Beyond the obvious connections made by displacement and gentrification scholars on contemporary displacement and historical events like internment and removal, there is the palpable and distinctly conscious effort by the city to erase African American history. Back in the 1980s and early 1990s when Decatur might have been approaching a Mayberry-Berkeley hybrid, official city documents described Decatur’s rich African American history and the many landmark-worthy historic sites associated with it. By the first decade of the twenty-first century, official city documents no longer mentioned the people or their significant places. The City’s comprehensive citywide historic resources survey and historic context does not mention blacks or their historic places; the City’s official “Historic Decatur” webpage mentions Decatur’s namesake nine times while there’s no mention of the city’s African American residents or their contributions to the city.

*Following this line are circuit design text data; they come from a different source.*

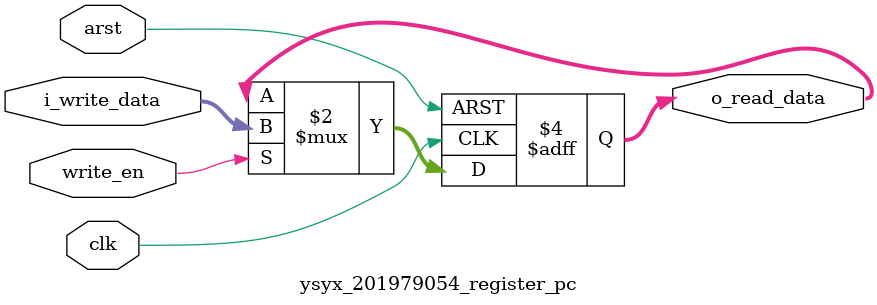
<source format=sv>
/* Copyright (c) 2024 Maveric NU. All rights reserved. */

// ---------------------------------------------------------------------
// This is a nonarchitectural register with write enable signal for PC.
// ---------------------------------------------------------------------

module ysyx_201979054_register_pc
// Parameters.
#(
    parameter DATA_WIDTH = 64
)
// Port decleration. 
(   
    // Common clock & enable signal.
    input  logic                      clk,
    input  logic                      write_en,
    input  logic                      arst,

    //Input interface. 
    input  logic [ DATA_WIDTH - 1:0 ] i_write_data,
    
    // Output interface.
    output logic [ DATA_WIDTH - 1:0 ] o_read_data
);

    // Write logic.
    always_ff @( posedge clk, posedge arst ) begin 
        if ( arst ) o_read_data <= 64'h3000_0000;
        else if ( write_en ) begin
            o_read_data <= i_write_data;
        end
    end
    
endmodule
</source>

Between 2011 and 2014, city redevelopment projects demolished most of the remaining intact African American heritage sites including former segregation-era schools and the Allen Wilson Terrace apartments, Decatur’s historic public housing and its associated cultural landscapes designed, in part, by the same architect who designed Decatur’s city hall, Oakhurst Elementary School, and other officially recognized historic sites throughout the city. Whites can walk or drive throughout the city and visit the white community’s historic places. Now that most of the African American sites have been demolished by municipal redevelopment or by private-sector builders, people interested in interacting with Decatur’s black history will be confined to a few display cases in the new Beacon Municipal Center.
Like Native Americans, Decatur’s African Americans have been removed — from the past and the present — and evidence for them has become an artifact to be preserved in a new municipal building’s hallway as opposed to part of everyday life. So, was I correct in deploying the removal motif in writing about gentrification and displacement in Decatur? I’ll let readers and history decide.